● **Source text**:
▼▼▼

A unified theoretical architecture holding that great power competition is a fight for order-making authority conducted across all domains simultaneously, using military force, alliances, trade, and nuclear weapons as coercive instruments, and labor, capital, information, technology, and culture as the productive factors that determine who can sustain that fight and at what cost.

Original Concept
Total Mythcraft

The non-democratic counterpart to Strategic Truthcraft. Where Strategic Truthcraft operates inside an open marketplace and must foreclose dissent without appearing to, Total Mythcraft operates where the state controls the symbolic environment outright and no marketplace exists to perform within. It names the condition in which a single mythic binary is constituted as the only available reality, applicable across totalitarian, autocratic, sultanistic, and competitive authoritarian regimes.

Analytical Briefs

PRI
The Populist Readiness Index
Measuring the demand-side conditions that produce populist leaders

Populist leaders do not create the conditions that bring them to power. They read them. The demand precedes the leader.

This is the central claim of the Populist Readiness Index. The PRI measures the sentiment-layer conditions preceding a populist moment. It asks not whether a leader is populist, but whether a population is structurally prepared to demand one.

Most analysis of populism focuses on the supply side: the leader's rhetoric, personality, and tactics. That focus produces a systematic error. It mistakes the match for the fire. The PRI corrects the frame.

The instrument tracks four variables, each scored 1 to 5. P1, Elite-People Fracture, measures the perceived gap between the governing class and ordinary citizens. P2, Political Invisibility, measures whether communities feel seen by governing institutions. P3, Demand for Restoration, measures the active desire for a strong leader who will name the failure and direct the anger. P4, Mythic Binary Activation, measures readiness to accept an enemy narrative that names the visible threat.

A combined score of 13 or above indicates a population structurally prepared to demand a populist.

Eleven case studies across five continents have calibrated the instrument. Three findings validate the theory. P3 is the universal driver: every leader in the case library arrives where P3 scores 3 or above. P2 is sufficient but not necessary: Poland 2015 and Israel had strong economies when populists arrived, and a 2018 PNAS study confirmed that status threat, not economic hardship, drove the 2016 Trump vote. The highest scores sit in Latin America: Argentina 2023 at PRI 18, Brazil 2018 at 17.

The instrument does not indict the populations it measures. P1 at 5 is not a pathology. It is a rational response to documented institutional failure. The match does not make the fire. The conditions do.

CSI
The Cascade Susceptibility Index
Structural conditions under which political cascade becomes possible

The Cascade Susceptibility Index measures the structural conditions under which political cascade becomes possible: revolution, regime change, interstate conflict, or suppression. It does not predict the outcome. It measures whether the underlying pressure has reached critical mass.

The instrument originated as the Taming Chaos Revolutionary Quotient, calibrated against ten historical cases across five decades. Renaming it recognizes what the framework actually captures. Revolution is one branch among several. The instrument measures the conditions that precede any of them.

▲▲▲

● **Task list**:
- a) Reproduce the source text between "The instrument tracks" and "the visible threat.", inclusive.
- b) According to the source text, what combined Populist Readiness Index score shows that a population is structurally prepared to demand a populist?
- c) Using the source text, explain why the Taming Chaos Revolutionary Quotient was renamed the Cascade Susceptibility Index.
The dataset records that come after the source text are separate material and are not part of it.

[Dataset records]
▼▼▼

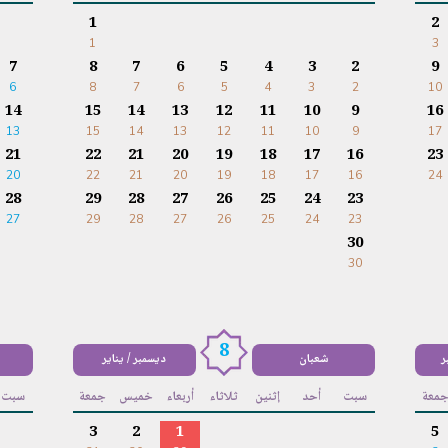
1
2
1
3
7
8
7
6
5
4
3
2
9
6
8
7
6
5
4
3
2
10
14
15
14
13
12
11
10
9
16
13
15
14
13
12
11
10
9
17
21
22
21
20
19
18
17
16
23
20
22
21
20
19
18
17
16
24
28
29
28
27
26
25
24
23
27
29
28
27
26
25
24
23
30
30
8
ر
شعبان
ديسمبر / يناير
معة
سبت
أحد
إثنين
ثلاثاء
أربعاء
خميس
جمعة
سبت
3
2
1
5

▲▲▲

● **Solutions in order**:
- a)
The instrument tracks four variables, each scored 1 to 5. P1, Elite-People Fracture, measures the perceived gap between the governing class and ordinary citizens. P2, Political Invisibility, measures whether communities feel seen by governing institutions. P3, Demand for Restoration, measures the active desire for a strong leader who will name the failure and direct the anger. P4, Mythic Binary Activation, measures readiness to accept an enemy narrative that names the visible threat.

- b) A combined score of 13 or above.

- c) The new name reflects what the framework actually captures. Revolution is only one branch among several possible outcomes, and the instrument measures the conditions that come before any of them.